– Гораздо хуже то, что в моем собственном войске в прошлом году объявился людоед, – со вздохом признался Карл. – И кто! Трибурский коннетабль Луриндульф! Он тайно убивал пленных саксов, жарил их мясо и пожирал. Когда Каролинг узнал об этом, он приказал самого Луриндульфа изжарить на костре.
– И съел? – спросил Алкуин.
– Ну-у-у! – возмутился Карл. – С какой стати!
– А зря не съел. Съеденные саксы были бы по-настоящему отомщены, – фыркнул турский аббат.
– Что ты имеешь в виду, Алкуин?
– Если жарить человека, надо и есть его, а если возмущаться людоедством, нельзя и жарить человека на костре, – отвечал аббат.
– Людоед не смеет называться и считаться человеком, – возразил Карл.
– Так же, как и тот, кто применяет слишком бесчеловечные наказания, не смеет называться христианином, – сказал Алкуин.
– Что же, по-твоему, надо было сделать с Луриндульфом?
– Во всяком случае, не изжаривать. К тому же Луриндульф убивал саксов хотя бы для какой-то пользы, пусть и такой ужасной, а я точно знаю, что твои воины нередко уничтожают саксов без всякого смысла.
– Они убивают тех саксов, которые мешают другим саксам принимать христианство.
– Христианство нельзя навязывать силой.
– Иначе саксов не сделаешь христианами. Тупой народ.
– Какой бы ни был!
И все же, несмотря на отрицательное отношение Алкуина к насилию над саксами, в тот год Карл снова повел огромное войско в Саксонию, дошел с ним до Нордальбингии и переселил множество саксов и фризов в свои земли. Нога перестала болеть, и до самой зимы Карл не вспоминал о Химильтруде, радуясь успехам – своим, своих сыновей и своих соратников.
Людовик успешно сражался в Испании и добился того, что Барселона перешла во власть франков.
Пипин опустошил земли хорватов. Эрик Фриульский подавил восстание аваров, перебил всех непокорных вождей этого народа и прислал Карлу новые дары. Арно Юваумский получил титул архиепископа, и ему теперь подчинялись все епископы юго-восточных окраин; он отправился с миссией в Каринтию и успешно обратил в христианство многих славян.
Зиму и весну Карл провел в Саксонии, завел себе любовницу-саксонку по имени Герсвинда, от Пасхи до лета наслаждался ею в Герштеле, но, несмотря на любовь к ней, безжалостно подавил новое восстание ее соплеменников, предав огню и мечу огромное пространство между Везером и Эльбой. Алкуин слал ему одно письмо за другим, требуя прекратить жестокие расправы, но король был непреклонен. Саксы надоели ему своей непокорностью, он готов был всех их истребить, лишь бы хотя бы один сакс из тысячи обратился всей душой ко Христу. Герсвинда сбежала от него, и король поручил Аудульфу разыскать ее, живую или мертвую, и доставить.

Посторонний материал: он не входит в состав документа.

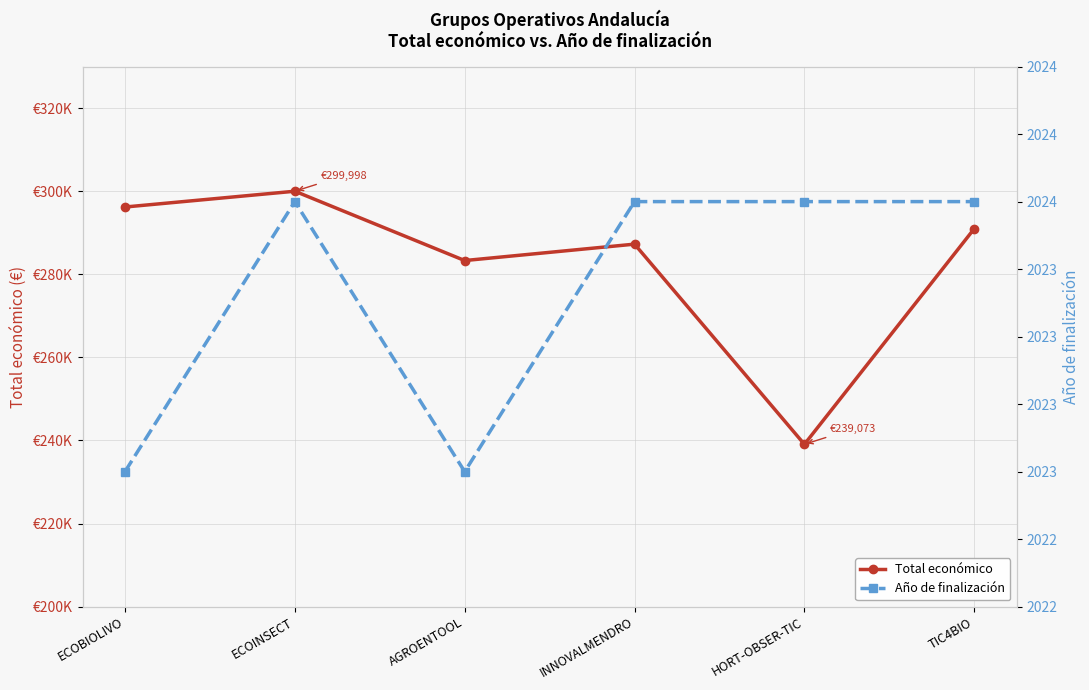

At how many categories does at least one series exceed 27120?

6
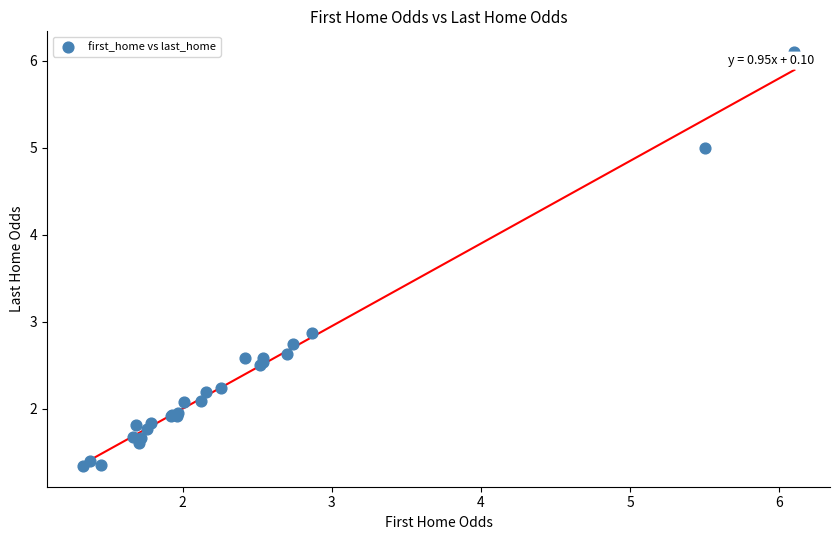

What Y value in the scatter plot is closest to 3?

2.9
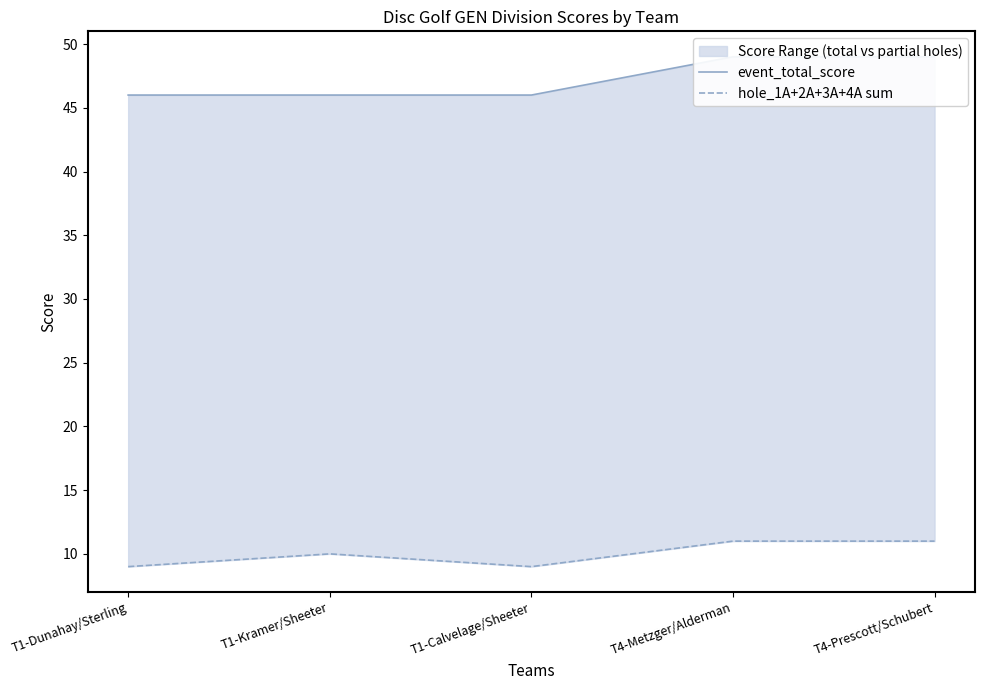

What is the value of the hole_1A+2A+3A+4A sum point at the 5th from the left?

11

В конце лета Карл возвратился в Ахен, везя с собой полторы тысячи богатых и знатных саксов в качестве заложников. Въезжая в Ахен, король вдруг, как никогда доселе, ощутил всем сердцем, что нет в его жизни города роднее. На могиле Химильтруды уже лежали первые осенние листья, и светлая печаль почти веселила душу Карла, наполняя ее чем-то возвышеннопрекрасным, щемящим, тонким. Успенье миновало, до Рождественского поста было еще далековато, и хотелось наслаждаться этой дивной ахенской осенью. Все друзья были здесь. И старина Ангильберт, ставший отцом королевского внука Нитарда, рожденного Бертой; и седой как лунь Теодульф, рано состарившийся благодаря своим невоздержанностям; и другой гот Агобард, вечный спорщик и выдумщик всевозможных небылиц; и оба лангобарда – Петр Пизанский и Павлин Аквилейский; и Арно, вместе с Павлином окрестивший многих аваров; и другой бавар, Лейдрад, милый своим именем, напоминающим того, другого Лейдрада, погибшего от рук Видукинда; и оба ученых гибернийца, Дунгал с Дикуилом; и хранитель бумаг Мегинфрид, на которого, кажись, уже положила глаз пятнадцатилетняя Гизела; и уродец-коротышка Эйнгард, какими только обидными прозвищами не награжденный – и Фингерхут, и Дварфлинг, и Формикула[71], зато бесспорно самый талантливый хроникер; и даже турский аббат Флакк Алкуин Альбинус пожаловал в Ахен собственной персоной с хорошим известием о том, что ему приснился сон, будто Карл женится на василиссе Ирине, а весь некрещеный мир стекается к их стопам и принимает святое крещение.